### Provided records
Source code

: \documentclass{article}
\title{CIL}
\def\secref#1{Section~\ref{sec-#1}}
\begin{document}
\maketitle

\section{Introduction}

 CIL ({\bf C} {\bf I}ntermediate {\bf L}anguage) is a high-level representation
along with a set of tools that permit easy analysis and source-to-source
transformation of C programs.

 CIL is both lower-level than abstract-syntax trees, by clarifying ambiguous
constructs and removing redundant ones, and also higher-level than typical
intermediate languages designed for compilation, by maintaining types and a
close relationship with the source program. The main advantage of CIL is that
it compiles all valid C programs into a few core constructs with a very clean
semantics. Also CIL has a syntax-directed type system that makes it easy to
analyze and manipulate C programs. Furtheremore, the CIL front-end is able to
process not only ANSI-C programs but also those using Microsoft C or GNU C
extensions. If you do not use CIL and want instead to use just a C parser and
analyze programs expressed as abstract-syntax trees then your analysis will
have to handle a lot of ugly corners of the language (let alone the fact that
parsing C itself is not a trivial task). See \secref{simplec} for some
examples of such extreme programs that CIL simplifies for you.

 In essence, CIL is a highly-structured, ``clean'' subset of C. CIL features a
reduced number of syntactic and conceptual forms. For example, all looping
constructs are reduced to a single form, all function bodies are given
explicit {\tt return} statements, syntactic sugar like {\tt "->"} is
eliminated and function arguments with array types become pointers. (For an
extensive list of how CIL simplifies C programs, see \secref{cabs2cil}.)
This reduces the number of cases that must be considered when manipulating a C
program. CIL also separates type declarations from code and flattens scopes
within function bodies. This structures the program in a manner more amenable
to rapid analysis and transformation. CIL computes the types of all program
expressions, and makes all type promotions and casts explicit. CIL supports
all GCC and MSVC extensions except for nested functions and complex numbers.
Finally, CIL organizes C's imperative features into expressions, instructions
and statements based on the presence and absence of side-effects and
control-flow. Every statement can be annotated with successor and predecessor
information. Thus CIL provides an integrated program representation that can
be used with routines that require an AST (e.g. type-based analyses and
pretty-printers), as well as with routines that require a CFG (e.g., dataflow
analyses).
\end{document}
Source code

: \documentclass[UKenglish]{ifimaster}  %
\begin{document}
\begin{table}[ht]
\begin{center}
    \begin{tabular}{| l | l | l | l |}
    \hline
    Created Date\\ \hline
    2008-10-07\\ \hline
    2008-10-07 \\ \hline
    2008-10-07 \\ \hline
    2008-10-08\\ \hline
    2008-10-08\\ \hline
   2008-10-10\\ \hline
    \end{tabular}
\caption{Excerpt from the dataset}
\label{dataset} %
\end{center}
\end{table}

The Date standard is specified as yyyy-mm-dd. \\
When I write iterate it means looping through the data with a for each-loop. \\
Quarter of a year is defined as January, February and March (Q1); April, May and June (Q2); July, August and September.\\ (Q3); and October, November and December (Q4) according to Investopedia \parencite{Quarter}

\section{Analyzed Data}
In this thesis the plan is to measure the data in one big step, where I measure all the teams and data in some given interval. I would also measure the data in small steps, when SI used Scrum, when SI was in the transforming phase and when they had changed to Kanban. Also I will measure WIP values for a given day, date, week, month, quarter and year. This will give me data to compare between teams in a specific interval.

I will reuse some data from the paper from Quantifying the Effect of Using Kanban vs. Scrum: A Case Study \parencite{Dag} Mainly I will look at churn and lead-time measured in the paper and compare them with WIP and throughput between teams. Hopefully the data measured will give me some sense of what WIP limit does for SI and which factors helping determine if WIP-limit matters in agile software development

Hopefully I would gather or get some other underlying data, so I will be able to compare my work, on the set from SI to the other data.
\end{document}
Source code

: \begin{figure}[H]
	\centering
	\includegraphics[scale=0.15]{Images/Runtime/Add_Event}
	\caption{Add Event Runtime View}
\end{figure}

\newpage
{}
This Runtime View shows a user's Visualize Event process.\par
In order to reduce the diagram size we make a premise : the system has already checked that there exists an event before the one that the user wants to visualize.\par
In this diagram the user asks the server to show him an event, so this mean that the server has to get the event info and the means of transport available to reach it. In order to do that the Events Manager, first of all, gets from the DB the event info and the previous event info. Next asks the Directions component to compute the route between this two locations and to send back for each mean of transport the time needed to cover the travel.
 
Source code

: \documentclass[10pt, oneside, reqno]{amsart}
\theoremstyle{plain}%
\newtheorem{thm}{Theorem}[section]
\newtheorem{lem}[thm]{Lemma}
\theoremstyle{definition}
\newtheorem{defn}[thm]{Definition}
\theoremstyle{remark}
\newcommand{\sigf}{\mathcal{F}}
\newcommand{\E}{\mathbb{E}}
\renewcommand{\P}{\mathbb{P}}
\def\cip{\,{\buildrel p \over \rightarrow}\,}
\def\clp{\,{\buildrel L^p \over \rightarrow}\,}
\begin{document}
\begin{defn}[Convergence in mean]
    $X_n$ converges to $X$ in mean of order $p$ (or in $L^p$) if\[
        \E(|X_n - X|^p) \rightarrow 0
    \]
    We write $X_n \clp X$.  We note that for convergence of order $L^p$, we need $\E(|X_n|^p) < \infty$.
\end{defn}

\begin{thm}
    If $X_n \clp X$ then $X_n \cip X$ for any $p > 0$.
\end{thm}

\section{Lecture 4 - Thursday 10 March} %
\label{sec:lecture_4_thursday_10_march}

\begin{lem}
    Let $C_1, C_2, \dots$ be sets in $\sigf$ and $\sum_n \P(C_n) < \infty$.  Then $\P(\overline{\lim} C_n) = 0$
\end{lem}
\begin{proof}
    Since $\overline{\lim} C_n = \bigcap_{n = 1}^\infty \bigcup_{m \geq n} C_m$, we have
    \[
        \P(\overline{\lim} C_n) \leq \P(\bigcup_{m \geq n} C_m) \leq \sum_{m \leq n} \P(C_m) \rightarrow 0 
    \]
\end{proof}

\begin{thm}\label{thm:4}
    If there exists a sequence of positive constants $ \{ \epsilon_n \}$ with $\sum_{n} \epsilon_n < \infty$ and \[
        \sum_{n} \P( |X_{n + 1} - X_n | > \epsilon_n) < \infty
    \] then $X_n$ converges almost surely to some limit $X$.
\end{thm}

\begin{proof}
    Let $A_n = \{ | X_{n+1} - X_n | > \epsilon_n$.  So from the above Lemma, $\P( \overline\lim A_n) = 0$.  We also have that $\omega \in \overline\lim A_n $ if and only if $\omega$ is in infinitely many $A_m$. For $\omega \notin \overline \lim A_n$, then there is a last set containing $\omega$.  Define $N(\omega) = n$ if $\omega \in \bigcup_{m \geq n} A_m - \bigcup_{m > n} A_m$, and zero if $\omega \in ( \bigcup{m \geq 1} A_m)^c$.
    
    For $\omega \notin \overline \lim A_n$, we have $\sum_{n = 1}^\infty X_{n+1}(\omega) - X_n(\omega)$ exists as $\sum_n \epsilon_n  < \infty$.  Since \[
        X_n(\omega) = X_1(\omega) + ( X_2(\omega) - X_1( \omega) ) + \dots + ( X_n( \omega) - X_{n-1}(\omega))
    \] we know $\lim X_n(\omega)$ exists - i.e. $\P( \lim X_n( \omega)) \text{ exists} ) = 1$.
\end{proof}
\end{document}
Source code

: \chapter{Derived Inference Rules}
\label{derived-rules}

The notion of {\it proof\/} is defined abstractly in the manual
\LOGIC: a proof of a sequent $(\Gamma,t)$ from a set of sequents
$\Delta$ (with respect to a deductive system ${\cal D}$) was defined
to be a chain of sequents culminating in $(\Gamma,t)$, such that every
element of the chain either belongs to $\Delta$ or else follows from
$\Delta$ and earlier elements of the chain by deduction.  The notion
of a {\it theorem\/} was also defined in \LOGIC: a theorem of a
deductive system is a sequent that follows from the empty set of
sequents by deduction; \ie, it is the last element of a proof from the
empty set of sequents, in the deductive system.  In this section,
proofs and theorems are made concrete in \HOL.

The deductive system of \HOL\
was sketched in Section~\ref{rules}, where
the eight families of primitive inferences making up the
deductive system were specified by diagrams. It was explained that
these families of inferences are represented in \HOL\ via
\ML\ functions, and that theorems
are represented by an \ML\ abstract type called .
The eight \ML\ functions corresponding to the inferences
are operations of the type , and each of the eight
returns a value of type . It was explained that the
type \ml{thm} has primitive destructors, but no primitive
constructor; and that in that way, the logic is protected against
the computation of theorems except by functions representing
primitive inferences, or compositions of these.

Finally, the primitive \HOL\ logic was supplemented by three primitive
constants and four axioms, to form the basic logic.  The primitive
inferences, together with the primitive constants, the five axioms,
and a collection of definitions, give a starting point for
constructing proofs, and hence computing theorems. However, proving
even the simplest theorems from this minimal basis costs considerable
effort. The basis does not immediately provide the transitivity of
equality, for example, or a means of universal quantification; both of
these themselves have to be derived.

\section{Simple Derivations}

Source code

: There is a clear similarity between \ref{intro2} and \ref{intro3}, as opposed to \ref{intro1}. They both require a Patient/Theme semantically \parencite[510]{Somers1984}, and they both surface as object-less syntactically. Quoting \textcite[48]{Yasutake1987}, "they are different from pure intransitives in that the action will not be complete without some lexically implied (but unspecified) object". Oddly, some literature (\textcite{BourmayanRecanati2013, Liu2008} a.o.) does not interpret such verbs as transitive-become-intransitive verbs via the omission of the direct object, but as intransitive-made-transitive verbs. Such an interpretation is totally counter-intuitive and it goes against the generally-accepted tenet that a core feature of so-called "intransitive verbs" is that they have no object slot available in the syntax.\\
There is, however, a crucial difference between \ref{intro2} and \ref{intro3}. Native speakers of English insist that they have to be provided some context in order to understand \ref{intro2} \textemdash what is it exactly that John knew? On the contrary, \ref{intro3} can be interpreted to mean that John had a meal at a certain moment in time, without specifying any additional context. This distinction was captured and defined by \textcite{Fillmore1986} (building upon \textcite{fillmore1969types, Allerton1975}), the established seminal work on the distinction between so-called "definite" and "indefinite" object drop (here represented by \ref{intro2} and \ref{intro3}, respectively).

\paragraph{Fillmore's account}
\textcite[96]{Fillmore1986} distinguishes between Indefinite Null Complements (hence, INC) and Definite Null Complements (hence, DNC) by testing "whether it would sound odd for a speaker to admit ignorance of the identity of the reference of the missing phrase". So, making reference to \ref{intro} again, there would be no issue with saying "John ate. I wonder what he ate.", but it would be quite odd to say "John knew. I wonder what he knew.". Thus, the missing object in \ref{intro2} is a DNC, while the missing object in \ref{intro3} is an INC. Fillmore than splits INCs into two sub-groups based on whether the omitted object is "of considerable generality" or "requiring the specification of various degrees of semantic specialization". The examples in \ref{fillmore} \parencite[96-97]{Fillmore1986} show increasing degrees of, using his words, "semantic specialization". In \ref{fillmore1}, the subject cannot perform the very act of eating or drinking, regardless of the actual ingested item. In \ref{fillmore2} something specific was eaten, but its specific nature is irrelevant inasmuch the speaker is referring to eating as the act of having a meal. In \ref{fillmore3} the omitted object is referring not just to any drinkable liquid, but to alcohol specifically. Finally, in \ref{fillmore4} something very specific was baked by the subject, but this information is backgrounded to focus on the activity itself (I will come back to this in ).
######
| What to work on |
Your answer must be the lines above, unchanged, from the first one through the line that holds "intermediate languages designed", inclusive, and no others.

| Exercise answer |
Source code

: \documentclass{article}
\title{CIL}
\def\secref#1{Section~\ref{sec-#1}}
\begin{document}
\maketitle

\section{Introduction}

 CIL ({\bf C} {\bf I}ntermediate {\bf L}anguage) is a high-level representation
along with a set of tools that permit easy analysis and source-to-source
transformation of C programs.

 CIL is both lower-level than abstract-syntax trees, by clarifying ambiguous
constructs and removing redundant ones, and also higher-level than typical
intermediate languages designed for compilation, by maintaining types and a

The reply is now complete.